You’ve heard that statement before. It’s a reason a lot of marriages fail, because some relationships get to a point where the thought of being out of the relationship seems better than staying in it.
One reason for this has to do with emotions. Emotions toward your spouse on your wedding day are much more intense than emotions several years later. When people compare the way they feel now with the way they felt when they first got married—when they see how much those emotions have changed—they conclude that they must have married the wrong person.
Karen and I dealt with that. After two or three years of marriage, we were totally numb toward each other. There was no emotion left. We were out of love.
That’s when I started thinking about another girl I had dated in high school, wondering whether I should have married her instead. Satan always wants us to believe the grass is greener on the other side.
But you know what I’ve heard? When the grass looks greener on the other side, it’s because you can’t see the poop from here. Everything looks better from a distance. From a distance, even the weeds look nice and green.
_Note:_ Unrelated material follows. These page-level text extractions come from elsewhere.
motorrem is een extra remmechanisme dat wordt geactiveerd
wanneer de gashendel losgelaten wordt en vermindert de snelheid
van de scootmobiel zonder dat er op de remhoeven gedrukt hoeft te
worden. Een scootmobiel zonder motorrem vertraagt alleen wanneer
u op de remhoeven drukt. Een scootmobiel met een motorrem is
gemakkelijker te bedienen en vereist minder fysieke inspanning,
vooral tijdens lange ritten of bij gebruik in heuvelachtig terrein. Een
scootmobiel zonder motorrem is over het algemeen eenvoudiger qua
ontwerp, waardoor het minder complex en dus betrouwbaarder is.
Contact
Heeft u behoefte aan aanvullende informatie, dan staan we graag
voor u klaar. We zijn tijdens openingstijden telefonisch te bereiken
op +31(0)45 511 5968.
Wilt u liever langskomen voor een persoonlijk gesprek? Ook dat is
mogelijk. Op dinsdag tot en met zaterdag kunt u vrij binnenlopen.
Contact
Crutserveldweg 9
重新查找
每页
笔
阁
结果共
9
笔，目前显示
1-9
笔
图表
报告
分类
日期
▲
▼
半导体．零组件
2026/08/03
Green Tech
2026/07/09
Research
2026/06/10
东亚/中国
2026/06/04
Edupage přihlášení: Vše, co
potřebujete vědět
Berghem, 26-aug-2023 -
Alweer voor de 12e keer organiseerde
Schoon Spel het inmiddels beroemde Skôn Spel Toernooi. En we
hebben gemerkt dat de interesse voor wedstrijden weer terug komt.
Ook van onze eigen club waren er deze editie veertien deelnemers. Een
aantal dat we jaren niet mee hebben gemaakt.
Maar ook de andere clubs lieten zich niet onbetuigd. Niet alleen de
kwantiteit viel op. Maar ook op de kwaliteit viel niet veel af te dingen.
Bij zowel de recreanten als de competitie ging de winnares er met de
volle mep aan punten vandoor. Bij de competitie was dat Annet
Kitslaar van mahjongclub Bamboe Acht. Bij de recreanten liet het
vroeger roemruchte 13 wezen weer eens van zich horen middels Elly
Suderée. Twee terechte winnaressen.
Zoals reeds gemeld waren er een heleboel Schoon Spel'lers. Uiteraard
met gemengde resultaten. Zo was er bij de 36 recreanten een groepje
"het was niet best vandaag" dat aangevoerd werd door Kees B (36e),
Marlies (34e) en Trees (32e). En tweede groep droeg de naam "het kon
Here’s another one: When the grass looks greener on the other side, that just means it’s time to water your own yard.
The truth is that we can’t rely on emotions. We’re humans, and emotions change. They ebb and flow. A marriage has to be based on far more than feelings.
When we grade our marriage solely on how we feel about each other, we are totally ignoring the fact that grass must be watered, and marriage requires work. Marriages have peaks and valleys, and our job as husbands and wives is to learn how to sustain the peaks and endure the valleys.
How do we do this? By working at our marriages on a daily basis. In Revelation 2:4-5, Jesus comes to the church at Ephesus and says, “Yet I hold this against you: You have forsaken your first love. Remember the height from which you have fallen! Repent and do the things you did at first.”
Repent means to change your mind, to turn around, to stop going the direction that you are going. To start doing the right thing again.
Remember how you fell in love? Remember how you talked to each other? Remember how you were careful not to hurt each other’s feelings? Remember how energetic and adventurous you were?
When Karen and I realized that we had fallen out of love, we stopped doing the things that were causing us to rethink our marriage. We began to redo the things we had done when we first got married. It didn’t matter what our emotions were saying. Your emotions will catch up. Just do the right thing again and ride it out.
We began every day to do the best we could to get along, and after several weeks we began to like each other again. The grass may have looked greener on the other side, but once we watered our own yard, it started looking a lot better where we stood.